We, at Porter, aim to adapt to the changing needs of employees and, hence, designing processes that create transparency using digitisation has been at the forefront of our plans. Given the distance created between employees by the remote/hybrid model at work, what is observed is that there is a lack of transfer of knowledge or collaboration beyond our immediate teams. This is where we create avenues within our organisation for inorganic cross-pollination of ideas. This does two things: it creates value for the ones who contribute and it creates a medium for the ones who learn from it. We have seen good success for such events internally.
With increasing flexible working arrangements on the scene, the question of culture continues to be critical. So how can businesses today build a strong, inclusive work culture for a diversified workforce?
It is important to identify what drives you as an organisation and thereby create processes that reflect those values so that your teams can view them clearly. Employees want to see how the values shine through your brand. Identifying your employee value proposition (EVP) and the relatable behaviours and its dissemination creates a sense of belonging. Execution of the EVP allows the employees to see bias towards action which is extremely crucial.
Creating avenues to listen to your teams through eNPS and collating action points and going back to them with the results of the same reinforces belief and faith that got them to you in the first place. Recognition and performance platforms allow everyone to keep a track of goals that the organisation has set for itself. This communication with transparency allows for a diverse set of people to see the social and business impact that they are having on the bigger picture without losing sight of their own development.
With the four-day work week being an important topic of conversation, what is your take on this? What do you feel are the pros and cons of a four-day work week?
This has become a hot topic recently after the Union government has decided to offer companies the flexibility to choose a four-day workweek, although with longer shifts. This initiative aims to raise workers’ productivity, improve work-life balance and happiness levels, and reduce unemployment.
While the initiative is aimed at restoring the work-life balance, there is a chance that longer shifts may actually cause exhaustion and stress to accomplish the same amount of work in a shorter week. Some of the cons of this working model would be as follows:
- Industries that apply a four-day workweek tend to make up the lost day by a cumulative number of hours an employee must work for a day. This can destructively influence the employees’ daily routines.

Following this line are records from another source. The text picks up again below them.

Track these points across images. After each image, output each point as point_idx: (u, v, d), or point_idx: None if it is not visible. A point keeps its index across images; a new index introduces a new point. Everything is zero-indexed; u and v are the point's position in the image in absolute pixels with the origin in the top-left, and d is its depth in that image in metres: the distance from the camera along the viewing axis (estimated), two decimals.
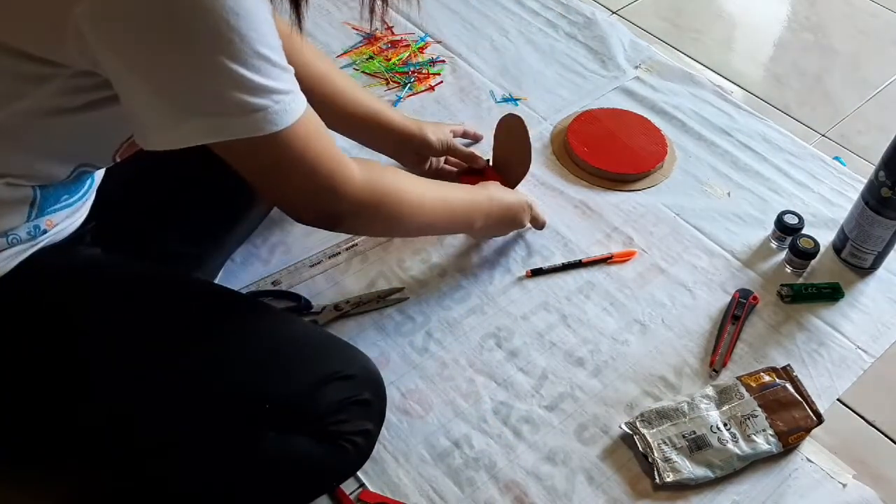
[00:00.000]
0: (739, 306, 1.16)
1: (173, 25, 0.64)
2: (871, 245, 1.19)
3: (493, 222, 1.13)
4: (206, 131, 0.69)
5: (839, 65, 1.65)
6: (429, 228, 1.07)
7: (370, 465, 0.96)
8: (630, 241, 1.25)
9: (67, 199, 0.82)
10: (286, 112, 0.71)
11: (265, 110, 0.70)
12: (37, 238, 0.80)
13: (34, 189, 0.78)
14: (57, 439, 0.82)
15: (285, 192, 0.82)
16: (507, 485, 0.97)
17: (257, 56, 0.67)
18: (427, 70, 1.51)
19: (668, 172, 1.36)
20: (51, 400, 0.79)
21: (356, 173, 0.84)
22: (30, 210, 0.78)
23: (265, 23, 0.68)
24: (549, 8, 1.67)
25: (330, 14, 1.60)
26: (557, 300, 1.17)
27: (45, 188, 0.79)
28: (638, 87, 1.51)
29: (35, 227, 0.79)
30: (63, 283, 0.82)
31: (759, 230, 1.28)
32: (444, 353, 1.09)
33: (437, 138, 1.22)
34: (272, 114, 0.70)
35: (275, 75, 0.70)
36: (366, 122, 1.15)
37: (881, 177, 1.12)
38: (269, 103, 0.70)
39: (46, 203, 0.80)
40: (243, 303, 0.96)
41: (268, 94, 0.69)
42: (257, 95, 0.69)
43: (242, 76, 0.67)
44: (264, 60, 0.68)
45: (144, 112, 0.69)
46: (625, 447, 1.01)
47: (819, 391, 1.08)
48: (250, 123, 0.70)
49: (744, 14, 1.79)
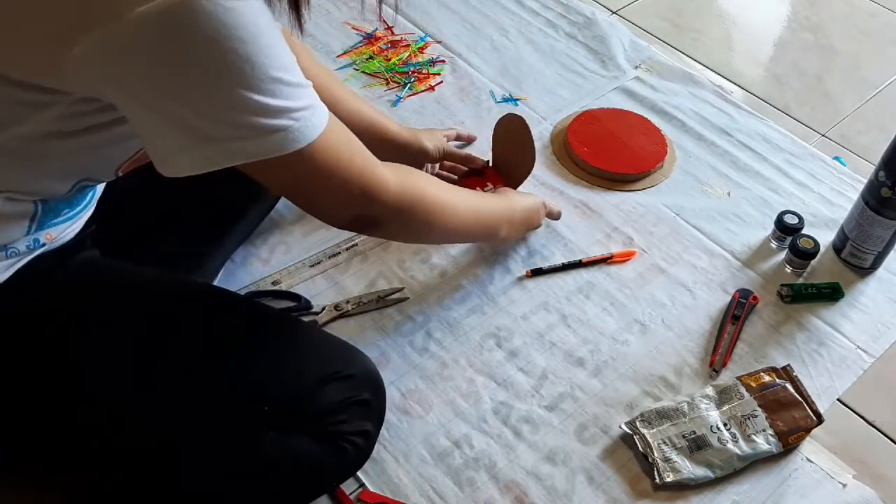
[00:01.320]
0: (739, 306, 1.16)
1: (180, 59, 0.62)
2: (871, 245, 1.19)
3: (514, 229, 1.15)
4: (225, 155, 0.68)
5: (839, 65, 1.65)
6: (460, 235, 1.07)
7: (370, 465, 0.96)
8: (630, 241, 1.25)
9: (68, 213, 0.82)
10: (308, 128, 0.70)
11: (285, 130, 0.68)
12: (35, 250, 0.79)
13: (35, 203, 0.77)
14: (57, 440, 0.83)
15: (320, 202, 0.81)
16: (507, 485, 0.98)
17: (270, 80, 0.66)
18: (427, 70, 1.50)
19: (668, 172, 1.36)
20: (50, 401, 0.79)
21: (389, 178, 0.83)
22: (30, 224, 0.78)
23: (275, 44, 0.66)
24: (549, 8, 1.67)
25: (330, 14, 1.60)
26: (557, 300, 1.17)
27: (47, 202, 0.78)
28: (638, 87, 1.51)
29: (34, 240, 0.79)
30: (61, 288, 0.82)
31: (759, 230, 1.28)
32: (444, 353, 1.09)
33: (433, 145, 1.22)
34: (294, 132, 0.69)
35: (291, 94, 0.68)
36: (364, 132, 1.14)
37: (881, 177, 1.12)
38: (289, 122, 0.68)
39: (47, 217, 0.79)
40: (242, 304, 0.96)
41: (286, 114, 0.68)
42: (275, 118, 0.67)
43: (258, 102, 0.65)
44: (278, 83, 0.66)
45: (158, 141, 0.68)
46: (625, 447, 1.01)
47: (819, 391, 1.08)
48: (273, 144, 0.68)
49: (744, 14, 1.79)
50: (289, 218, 1.23)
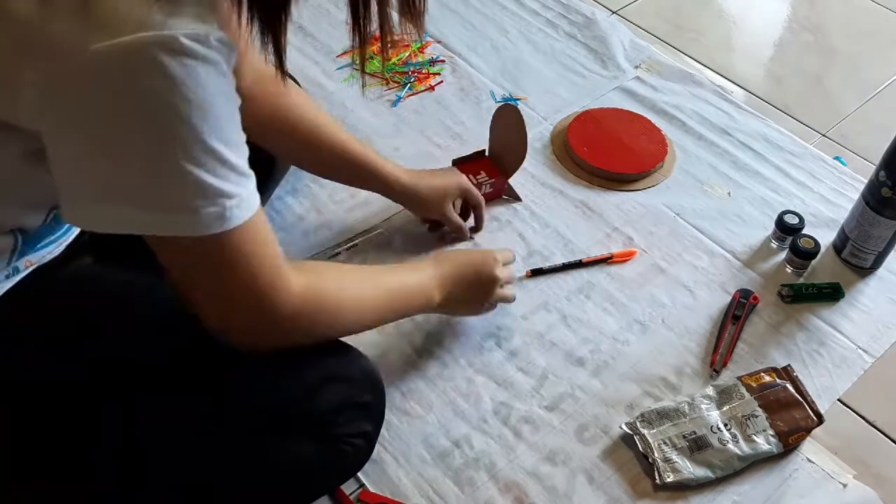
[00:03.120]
0: (740, 306, 1.16)
1: (122, 101, 0.59)
2: (871, 245, 1.19)
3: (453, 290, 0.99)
4: (133, 222, 0.64)
5: (839, 65, 1.65)
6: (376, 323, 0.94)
7: (370, 465, 0.96)
8: (630, 241, 1.25)
9: (49, 238, 0.81)
10: (223, 218, 0.65)
11: (197, 212, 0.63)
12: (13, 277, 0.79)
13: (14, 234, 0.76)
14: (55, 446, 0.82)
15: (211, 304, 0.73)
16: (507, 485, 0.97)
17: (205, 150, 0.62)
18: (427, 70, 1.50)
19: (669, 172, 1.36)
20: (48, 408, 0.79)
21: (293, 282, 0.76)
22: (10, 256, 0.77)
23: (224, 117, 0.63)
24: (549, 8, 1.67)
25: (330, 14, 1.60)
26: (557, 300, 1.16)
27: (26, 233, 0.78)
28: (638, 87, 1.51)
29: (14, 268, 0.79)
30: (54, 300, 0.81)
31: (760, 230, 1.28)
32: (444, 353, 1.09)
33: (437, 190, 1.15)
34: (205, 216, 0.64)
35: (224, 175, 0.64)
36: (345, 165, 1.10)
37: (881, 177, 1.12)
38: (205, 204, 0.63)
39: (28, 247, 0.78)
40: None
41: (209, 196, 0.63)
42: (197, 196, 0.63)
43: (181, 169, 0.61)
44: (212, 156, 0.63)
45: (71, 183, 0.64)
46: (625, 447, 1.01)
47: (819, 391, 1.08)
48: (179, 223, 0.64)
49: (744, 14, 1.79)
50: (288, 219, 1.23)
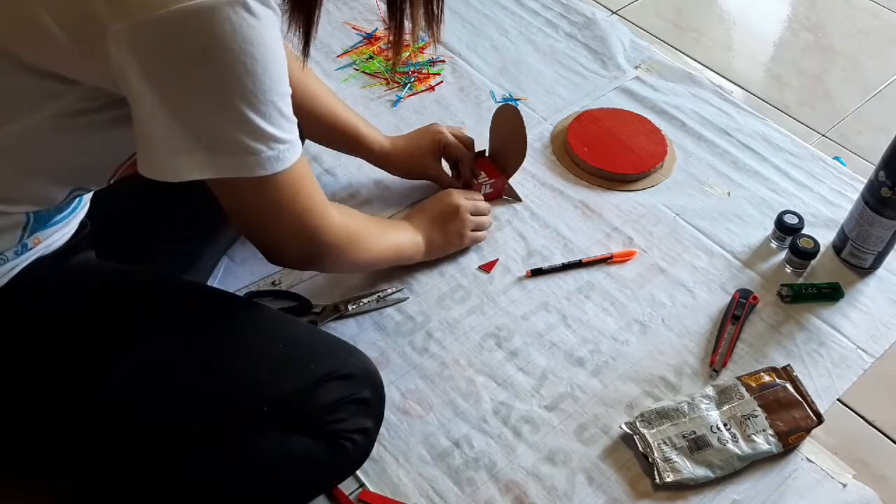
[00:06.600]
0: (739, 306, 1.16)
1: (196, 57, 0.65)
2: (871, 245, 1.19)
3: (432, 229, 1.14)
4: (203, 166, 0.70)
5: (839, 65, 1.65)
6: (381, 264, 1.09)
7: (370, 464, 0.96)
8: (630, 241, 1.25)
9: (58, 218, 0.82)
10: (279, 160, 0.73)
11: (260, 154, 0.71)
12: (22, 255, 0.79)
13: (27, 215, 0.78)
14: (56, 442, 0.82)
15: (268, 233, 0.83)
16: (507, 485, 0.97)
17: (267, 103, 0.69)
18: (427, 70, 1.50)
19: (668, 172, 1.36)
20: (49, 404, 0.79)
21: (335, 216, 0.87)
22: (21, 233, 0.78)
23: (281, 72, 0.70)
24: (549, 8, 1.67)
25: (330, 14, 1.60)
26: (557, 300, 1.17)
27: (39, 212, 0.79)
28: (638, 87, 1.51)
29: (23, 245, 0.79)
30: (57, 292, 0.82)
31: (759, 230, 1.28)
32: (444, 353, 1.09)
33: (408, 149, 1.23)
34: (265, 159, 0.72)
35: (280, 124, 0.72)
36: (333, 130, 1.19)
37: (881, 177, 1.12)
38: (267, 149, 0.71)
39: (38, 225, 0.80)
40: (239, 303, 0.96)
41: (268, 140, 0.71)
42: (258, 141, 0.70)
43: (249, 120, 0.69)
44: (273, 108, 0.70)
45: (157, 137, 0.69)
46: (625, 447, 1.01)
47: (819, 391, 1.08)
48: (245, 165, 0.71)
49: (744, 14, 1.79)
50: None
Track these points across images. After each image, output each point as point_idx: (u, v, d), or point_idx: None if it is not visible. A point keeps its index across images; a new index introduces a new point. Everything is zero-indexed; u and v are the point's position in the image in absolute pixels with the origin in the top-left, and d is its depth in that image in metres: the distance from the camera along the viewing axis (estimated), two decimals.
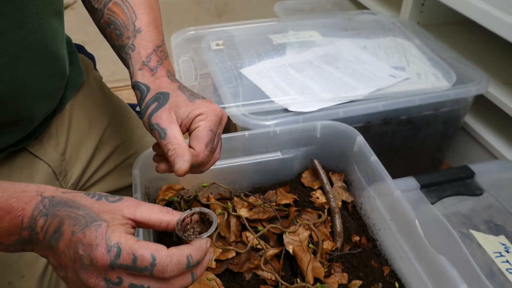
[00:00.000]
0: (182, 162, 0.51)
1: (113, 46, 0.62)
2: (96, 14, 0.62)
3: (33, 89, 0.60)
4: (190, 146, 0.53)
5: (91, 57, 0.86)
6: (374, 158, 0.75)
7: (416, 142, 1.06)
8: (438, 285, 0.60)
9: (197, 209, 0.49)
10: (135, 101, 0.97)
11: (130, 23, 0.58)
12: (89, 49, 0.90)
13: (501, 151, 1.05)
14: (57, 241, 0.40)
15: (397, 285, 0.65)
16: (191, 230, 0.48)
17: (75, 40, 0.80)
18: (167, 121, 0.53)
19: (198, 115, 0.53)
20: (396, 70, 1.03)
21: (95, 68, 0.85)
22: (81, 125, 0.75)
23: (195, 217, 0.49)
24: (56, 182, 0.69)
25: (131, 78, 0.58)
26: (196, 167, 0.56)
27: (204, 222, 0.50)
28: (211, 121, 0.53)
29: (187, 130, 0.55)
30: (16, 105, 0.58)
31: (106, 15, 0.60)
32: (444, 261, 0.59)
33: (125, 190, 0.80)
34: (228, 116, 0.76)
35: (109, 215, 0.42)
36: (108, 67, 1.81)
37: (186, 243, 0.46)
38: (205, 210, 0.49)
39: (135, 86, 0.57)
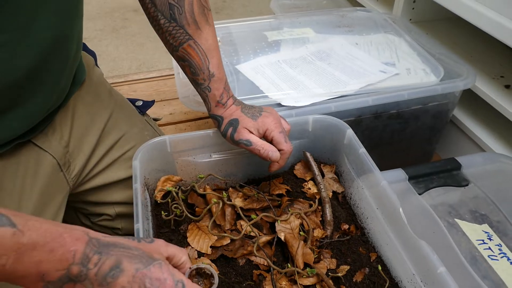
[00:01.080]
0: (274, 152, 0.73)
1: (186, 74, 0.76)
2: (169, 46, 0.73)
3: (46, 84, 0.64)
4: (278, 150, 0.74)
5: (92, 54, 0.89)
6: (362, 150, 0.79)
7: (406, 136, 1.10)
8: (420, 268, 0.64)
9: (194, 266, 0.58)
10: (134, 96, 1.01)
11: (204, 68, 0.72)
12: (89, 45, 0.93)
13: (488, 144, 1.09)
14: (116, 278, 0.44)
15: (379, 268, 0.68)
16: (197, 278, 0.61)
17: None
18: (246, 134, 0.74)
19: (266, 130, 0.74)
20: (387, 66, 1.07)
21: (96, 64, 0.89)
22: (83, 120, 0.78)
23: (193, 272, 0.60)
24: (60, 173, 0.73)
25: (208, 110, 0.78)
26: (287, 158, 0.77)
27: (202, 275, 0.61)
28: (277, 127, 0.74)
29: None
30: (27, 96, 0.62)
31: (180, 52, 0.72)
32: (425, 246, 0.62)
33: (125, 181, 0.83)
34: None
35: (158, 255, 0.49)
36: (108, 63, 1.85)
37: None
38: (202, 265, 0.60)
39: (212, 116, 0.77)
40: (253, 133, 0.74)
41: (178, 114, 1.45)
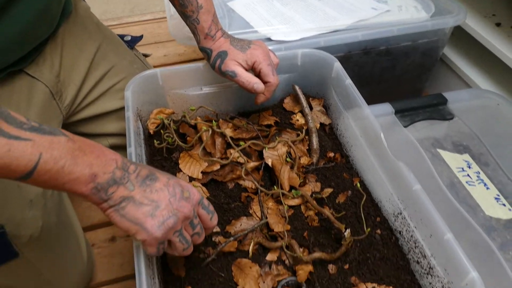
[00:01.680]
0: (258, 84, 0.74)
1: (175, 6, 0.77)
2: None
3: (39, 8, 0.65)
4: (265, 82, 0.75)
5: None
6: (349, 81, 0.81)
7: (396, 73, 1.12)
8: (397, 188, 0.68)
9: None
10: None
11: None
12: None
13: (476, 81, 1.11)
14: (154, 181, 0.52)
15: (358, 185, 0.72)
16: None
17: None
18: (232, 66, 0.75)
19: (254, 62, 0.75)
20: (378, 3, 1.07)
21: None
22: (72, 50, 0.80)
23: None
24: (53, 101, 0.75)
25: (198, 42, 0.79)
26: (274, 91, 0.78)
27: None
28: (265, 60, 0.75)
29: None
30: (22, 20, 0.63)
31: None
32: (402, 166, 0.66)
33: (117, 113, 0.86)
34: None
35: None
36: (101, 6, 1.82)
37: None
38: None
39: (202, 49, 0.79)
40: (241, 65, 0.76)
41: (172, 56, 1.46)
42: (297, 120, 0.86)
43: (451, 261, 0.56)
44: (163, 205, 0.51)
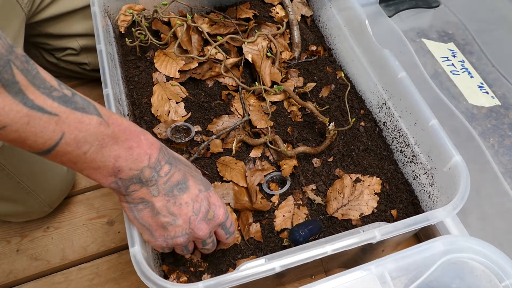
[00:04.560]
0: None
1: None
2: None
3: None
4: None
5: None
6: None
7: None
8: (382, 77, 0.66)
9: (173, 125, 0.66)
10: None
11: None
12: None
13: None
14: (182, 192, 0.46)
15: (342, 74, 0.70)
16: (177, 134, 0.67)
17: None
18: None
19: None
20: None
21: None
22: None
23: (173, 130, 0.67)
24: None
25: None
26: None
27: (180, 131, 0.67)
28: None
29: None
30: None
31: None
32: (387, 54, 0.63)
33: (84, 11, 0.79)
34: None
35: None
36: None
37: None
38: (179, 123, 0.67)
39: None
40: None
41: None
42: (277, 13, 0.81)
43: (435, 147, 0.56)
44: (180, 221, 0.46)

- Project deadlines might get affected due to the implementation of a shorter work week.
- The four-day work week could impact the gender ratio at enterprises, which according to statistics and research results, is an underlining factor in fostering economic growth.
- One of the major concerns is the digital fatigue that is generated due to virtual meetings. The four-day work week might just force people to cram in a lot of these on the available days thereby disrupting the work-life balance it aims to create.
As an organisation, we have not taken a favourable stance in this direction as we have quite a diverse workforce - from business to engineering teams - which all have different ways of working. It will not be very feasible to have it implemented across all teams. And having a different set of guidelines for different work groups never comes out well in the long run.
As leaders today experiment with different working styles and arrangements, what are some words of advice you would like to share with our community on designing flexible, agile talent management practices?
We need to identify the competencies required to be able to manage teams effectively. It needs to start with what we expect from our managers. Having strong business resilience with empathy, creating psychological safety for the team members and focusing on empowerment with development becomes crucial for overall success.
Digitisation also plays a key role in ensuring there are agile talent management practices. This leads to access to information and the leaders they interact with on a more real-time basis. Investing in the overall development and training of the team members is also important. This helps individuals become more aware of their own working styles and how it impacts the outcome of the business goals and the people they work with. This will really go a long way in setting and managing the right expectations.